On pourrait aussi évoquer la politique de la ville : comment croire à des règles dans un espace urbain déréglé, illisible, sans contours bien définis ? C’est donc un vaste réseau de solidarités qu’il faut tisser autour de l’école, celle-ci restant cependant au centre, afin que petit à petit les choses reprennent sens et que soit repoussé le spectre d’une dislocation.

Mais en dernière analyse, c’est bien dans la classe que se joue l’échec ou le succès de l’enseignement ; c’est là que le maître donne les outils du savoir, les objectifs à atteindre, le désir de connaître. Rendons leur honneur aux maîtres et aux professeurs ! N’oublions pas cet enjeu considérable, au moment où se prépare un renouvellement massif du corps enseignant : dans les années qui viennent, la moitié des professeurs partiront à la retraite. La revalorisation de la fonction enseignante passe par la conscience retrouvée du rôle social éminent du professeur. C’est pourquoi chaque citoyen doit veiller à ce que les enseignants soient respectés. De son côté, la Nation doit valoriser le mérite et l’engagement de chacun, en soutenant en termes de salaire et de déroulement de carrière ceux qui s&rnt en termes de salaire et de déroulement de carrière ceux qui s’engagent durablement dans les quartiers difficiles.

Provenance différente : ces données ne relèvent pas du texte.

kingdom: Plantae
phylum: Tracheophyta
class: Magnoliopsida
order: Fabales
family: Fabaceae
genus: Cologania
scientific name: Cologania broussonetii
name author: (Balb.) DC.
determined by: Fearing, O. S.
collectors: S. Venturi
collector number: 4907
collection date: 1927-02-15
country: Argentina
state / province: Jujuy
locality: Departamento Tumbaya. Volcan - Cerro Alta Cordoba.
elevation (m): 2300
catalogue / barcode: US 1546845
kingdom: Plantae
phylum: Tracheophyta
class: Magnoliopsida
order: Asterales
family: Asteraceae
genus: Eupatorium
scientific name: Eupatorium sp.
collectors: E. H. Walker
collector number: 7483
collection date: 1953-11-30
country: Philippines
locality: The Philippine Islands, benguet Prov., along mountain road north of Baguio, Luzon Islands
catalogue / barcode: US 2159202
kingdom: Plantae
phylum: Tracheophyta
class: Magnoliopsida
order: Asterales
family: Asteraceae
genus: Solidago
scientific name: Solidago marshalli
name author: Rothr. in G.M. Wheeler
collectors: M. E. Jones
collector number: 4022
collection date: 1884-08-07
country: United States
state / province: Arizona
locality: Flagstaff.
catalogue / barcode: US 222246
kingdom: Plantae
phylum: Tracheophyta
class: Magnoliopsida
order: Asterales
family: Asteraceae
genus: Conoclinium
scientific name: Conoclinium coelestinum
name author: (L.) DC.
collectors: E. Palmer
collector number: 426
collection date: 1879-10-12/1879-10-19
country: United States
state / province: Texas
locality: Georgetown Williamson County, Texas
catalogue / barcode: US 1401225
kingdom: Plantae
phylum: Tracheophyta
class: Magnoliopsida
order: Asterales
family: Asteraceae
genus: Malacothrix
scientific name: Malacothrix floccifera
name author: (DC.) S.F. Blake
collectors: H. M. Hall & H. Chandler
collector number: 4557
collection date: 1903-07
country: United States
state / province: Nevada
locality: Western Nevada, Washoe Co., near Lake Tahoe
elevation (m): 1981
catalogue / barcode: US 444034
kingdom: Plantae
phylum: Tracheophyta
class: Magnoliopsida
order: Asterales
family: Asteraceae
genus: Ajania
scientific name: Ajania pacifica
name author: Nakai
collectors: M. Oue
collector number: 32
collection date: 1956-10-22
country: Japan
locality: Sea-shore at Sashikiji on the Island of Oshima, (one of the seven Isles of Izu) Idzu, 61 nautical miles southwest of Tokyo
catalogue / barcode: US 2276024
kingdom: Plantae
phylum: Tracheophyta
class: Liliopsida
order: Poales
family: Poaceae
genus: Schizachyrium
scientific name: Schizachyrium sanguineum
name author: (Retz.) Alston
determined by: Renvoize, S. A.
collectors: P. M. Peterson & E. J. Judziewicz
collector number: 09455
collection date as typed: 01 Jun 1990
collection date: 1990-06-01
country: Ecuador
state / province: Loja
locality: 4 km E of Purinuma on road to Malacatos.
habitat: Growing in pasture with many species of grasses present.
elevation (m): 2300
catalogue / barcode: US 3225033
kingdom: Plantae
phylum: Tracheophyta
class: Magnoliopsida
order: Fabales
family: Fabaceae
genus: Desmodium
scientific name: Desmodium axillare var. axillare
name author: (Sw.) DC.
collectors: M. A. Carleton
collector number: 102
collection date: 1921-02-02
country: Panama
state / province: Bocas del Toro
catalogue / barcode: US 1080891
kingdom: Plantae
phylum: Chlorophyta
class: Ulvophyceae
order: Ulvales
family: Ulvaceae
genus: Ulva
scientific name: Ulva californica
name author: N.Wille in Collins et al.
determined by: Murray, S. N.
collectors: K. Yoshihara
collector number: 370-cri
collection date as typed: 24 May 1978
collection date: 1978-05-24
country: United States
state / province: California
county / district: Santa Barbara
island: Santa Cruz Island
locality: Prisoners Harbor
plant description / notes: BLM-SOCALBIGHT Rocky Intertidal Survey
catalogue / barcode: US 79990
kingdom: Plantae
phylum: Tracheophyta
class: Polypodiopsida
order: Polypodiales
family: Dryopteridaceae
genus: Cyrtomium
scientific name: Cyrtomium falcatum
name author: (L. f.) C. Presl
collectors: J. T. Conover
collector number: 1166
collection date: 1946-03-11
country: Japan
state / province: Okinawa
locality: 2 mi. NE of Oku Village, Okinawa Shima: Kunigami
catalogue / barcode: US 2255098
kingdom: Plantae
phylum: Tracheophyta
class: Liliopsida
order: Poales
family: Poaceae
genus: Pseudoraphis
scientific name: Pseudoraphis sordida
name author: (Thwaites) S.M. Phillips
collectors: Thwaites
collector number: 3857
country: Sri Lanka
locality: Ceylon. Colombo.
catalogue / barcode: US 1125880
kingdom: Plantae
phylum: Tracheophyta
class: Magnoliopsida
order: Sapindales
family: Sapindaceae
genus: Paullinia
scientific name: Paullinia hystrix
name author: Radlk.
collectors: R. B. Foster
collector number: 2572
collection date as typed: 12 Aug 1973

Chers confrères, mesdames, messieurs,
Dans la mémoire de chacun de nous, brille le souvenir d’un instituteur ou d’un professeur qui nous a stimulés et exhaussés. Dans un monde plus ouvert mais aussi plus incertain, il est celui qui transmet des savoirs et construit des repères, qui détecte les talents et les aide à s’épanouir. Il a vocation à être ce « premier homme » dont Camus avait gardé la mémoire et à qui il devait tant. Etre le « premier homme » non seulement pour le bon élève, mais aussi pour celui qui en a le plus besoin : être le « premier homme » pour le dernier de la classe. Le rôle du professeur n’est pas d’indiquer à l’élève un seul horizon, celui de la réussite scolaire, puisque l’étude est vaine sans la conscience qui l’accompagne et sans l’action à laquelle elle prépare ; pas davantage d’être un héros – même s’il l’est parfois –, ni un maître à penser envahissant et exclusif ; son rôle est d’établir, d’instruire, d’instituer l’humanité dans l’homme, en devenant, aux yeux de l’élève, un exemple. C’est assez. À y bien regarder, c’est beaucoup.

Le ministère de l’Éducation nationale est celui du destin. De quel sujet la nation doit-elle se saisir en toute priorité sinon de celui-là ? Car il n’y a pas de démocratie solide sans cohésion nationale et pas de cohésion nationale sans un socle commun de connaissances scolaires fondamentales, garant de la justice sociale. Si l’unité de la société française résiste au doute qui s’empare d’elle, c’est à l’École qu’elle le devra ; si l’École résiste aux tensions qui la traverse, et qu’on lui fait porter, c’est au dévouement de nos professeurs qu’elle le devra. C’est pourquoi nul ne peut concevoir la défense de l’École qu’en lui donnant pour principes le respect de l’élève et la grandeur du maître.

Ce n’est pas une spéculation de principe ou une vague espérance. On touche ici un enjeu premier et vital, pour que ne se grippe pas l’incessante noria des générations, celle qui forme, dans l’histoire, la continuité et la grandeur d’une nation.